Глава шестая. В тисках жизни
У писаря Бертина в рюкзаке или в портфеле всегда лежала надувная подушка величиной с носовой платок, в бело-голубых разводах по красному фону, присланная ему тещей в 1915 году, когда семья Валь убедилась, что этого брака не избежать. Поэтому он прекрасно выспался на своей деревянной скамье; сон для него всегда был лучшим средством восстановить силы после кризиса или переутомления.
Рано утром, когда они прибыли в Мервинск, он простился с Гейном Юргенсом, от всего сердца пожелал ему успешного лечения и зашагал в сумраке раннего утра — при свете еще горящих фонарей — по направлению к городку, тоскуя по стакану хорошего кофе, которым его мог бы угостить доктор Вейнбергер, но которого не получить в штабной кухне. Рядом, опираясь на сосновую палку, семенил Игнац Науман, бледный и молчаливый. Впрочем, его молчание было на руку Бертину. Возвращаясь из Брест-Литовска, он еще был мысленно с людьми, ведущими переговоры о перемирии, а значит, в данный момент — с секретарем и экспертами. Вероятно, они сидят в этот час, склонившись над картами, намечают линию фронта. С нежностью думал Бертин о своей жене Леноре, которой он подробно описал свои брестские впечатления, и о красивой сестре Софи, симпатичной, милой и не отделенной от него большим расстоянием. Ни война, ни разлука не могли заглушить в нем потребность в нежности, и связь с этими двумя столь различными, но равноценными по своему духовному облику женщинами соответствовала, как думал Бертин, многозвучной натуре художника и была неизбежным следствием хаоса, внесенного войной.

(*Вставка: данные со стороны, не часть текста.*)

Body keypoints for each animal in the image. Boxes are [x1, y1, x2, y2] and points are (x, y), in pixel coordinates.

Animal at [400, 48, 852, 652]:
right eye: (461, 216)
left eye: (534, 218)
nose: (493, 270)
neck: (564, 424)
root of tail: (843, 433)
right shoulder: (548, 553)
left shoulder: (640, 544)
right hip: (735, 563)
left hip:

Что ему делать с Игнацем? Он взял его с собой на виллу Тамшинского, к Вольдемару Гройлиху, чтобы тот с ним познакомился, да и покормил чем-нибудь горячим. Кроме того, Бертин жаждал изюминок из рождественского пирога с новостями, полученными ночью или еще вчера под вечер.
— Идем, голубчик, — сказал он Науману II, — тебя сейчас накормят завтраком, получишь кружку кофейной бурды да хлеб с повидлом. А потом, позже, я отведу тебя к члену военного суда и оттуда в общежитие, где ты выспишься.